You should really rethink your job as a railroad engineer.
Someone said this before (I don't remember who), but the biggest competition to Windows 7 isn't Apple or Linux, but apathy.

The problem that Microsoft has gotten itself into is that Windows XP is "good enough" for most things, especially in the corporate setting. There just isn't enough "new" to require moving an entire organization to Windows 7 when XP works just fine. The other problem is that computers have gotten to the point where a low-end model is also good enough for most things. A 3-5 year old desktop is still a good machine for most office work. So why would an org buy newer machines to replace ones that work just to run a new version of Windows?

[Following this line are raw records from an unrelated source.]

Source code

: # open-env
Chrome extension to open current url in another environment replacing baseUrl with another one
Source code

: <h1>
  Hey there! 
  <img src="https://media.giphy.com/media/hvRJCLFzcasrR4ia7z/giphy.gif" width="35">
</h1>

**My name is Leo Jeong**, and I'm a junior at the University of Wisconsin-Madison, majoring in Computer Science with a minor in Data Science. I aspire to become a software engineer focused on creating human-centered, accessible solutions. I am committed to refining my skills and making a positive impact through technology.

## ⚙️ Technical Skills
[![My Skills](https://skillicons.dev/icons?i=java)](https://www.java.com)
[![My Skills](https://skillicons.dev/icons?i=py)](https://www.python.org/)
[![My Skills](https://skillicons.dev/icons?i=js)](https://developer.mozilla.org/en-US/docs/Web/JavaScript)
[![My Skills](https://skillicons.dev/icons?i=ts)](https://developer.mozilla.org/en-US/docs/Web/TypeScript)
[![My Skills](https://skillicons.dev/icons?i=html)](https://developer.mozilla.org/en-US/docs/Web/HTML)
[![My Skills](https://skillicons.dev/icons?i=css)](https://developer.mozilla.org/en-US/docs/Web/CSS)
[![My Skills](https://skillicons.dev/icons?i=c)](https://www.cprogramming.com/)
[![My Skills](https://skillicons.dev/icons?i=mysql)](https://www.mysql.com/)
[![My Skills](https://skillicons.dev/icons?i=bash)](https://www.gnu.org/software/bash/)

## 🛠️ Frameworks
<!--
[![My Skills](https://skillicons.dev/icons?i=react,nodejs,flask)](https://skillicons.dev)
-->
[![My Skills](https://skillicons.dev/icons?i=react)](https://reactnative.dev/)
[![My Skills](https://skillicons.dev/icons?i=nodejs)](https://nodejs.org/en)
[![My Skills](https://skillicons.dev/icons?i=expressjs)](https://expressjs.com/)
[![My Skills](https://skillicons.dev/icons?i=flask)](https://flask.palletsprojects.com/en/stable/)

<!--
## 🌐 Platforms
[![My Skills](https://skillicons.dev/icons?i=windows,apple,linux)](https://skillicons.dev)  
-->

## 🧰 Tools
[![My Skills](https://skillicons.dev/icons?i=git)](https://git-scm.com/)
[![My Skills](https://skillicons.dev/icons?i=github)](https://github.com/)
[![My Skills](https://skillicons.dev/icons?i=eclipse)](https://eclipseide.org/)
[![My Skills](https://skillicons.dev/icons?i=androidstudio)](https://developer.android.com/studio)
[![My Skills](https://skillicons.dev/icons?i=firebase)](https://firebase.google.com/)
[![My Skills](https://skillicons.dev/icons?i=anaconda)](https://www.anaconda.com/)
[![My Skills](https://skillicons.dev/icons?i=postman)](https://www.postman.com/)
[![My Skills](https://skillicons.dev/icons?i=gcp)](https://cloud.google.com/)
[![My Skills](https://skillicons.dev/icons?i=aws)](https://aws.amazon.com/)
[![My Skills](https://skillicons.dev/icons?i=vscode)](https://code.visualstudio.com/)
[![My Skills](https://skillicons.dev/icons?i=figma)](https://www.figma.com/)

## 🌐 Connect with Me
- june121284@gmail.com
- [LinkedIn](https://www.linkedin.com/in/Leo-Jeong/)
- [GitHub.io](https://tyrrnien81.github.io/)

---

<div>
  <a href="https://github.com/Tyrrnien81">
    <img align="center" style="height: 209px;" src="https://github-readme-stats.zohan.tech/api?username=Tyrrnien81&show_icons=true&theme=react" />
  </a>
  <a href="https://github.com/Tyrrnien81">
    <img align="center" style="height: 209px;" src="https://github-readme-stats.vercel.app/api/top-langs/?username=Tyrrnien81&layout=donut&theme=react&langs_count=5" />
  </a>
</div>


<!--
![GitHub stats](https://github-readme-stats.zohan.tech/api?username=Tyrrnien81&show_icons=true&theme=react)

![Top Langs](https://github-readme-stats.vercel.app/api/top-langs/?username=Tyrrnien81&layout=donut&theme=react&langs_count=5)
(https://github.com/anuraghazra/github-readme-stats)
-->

When you talk about moving to Mac OS X or Linux, the scenario above falls apart. Since you're talking about making a major platform shift, there must be a good reason. Perhaps it's support costs. Perhaps it's productivity (perceived or otherwise). Perhaps it's to get the most out of the hardware you already own with minimal software costs.

Once you start to entertain the idea of migrating away from Windows apathy isn't an issue.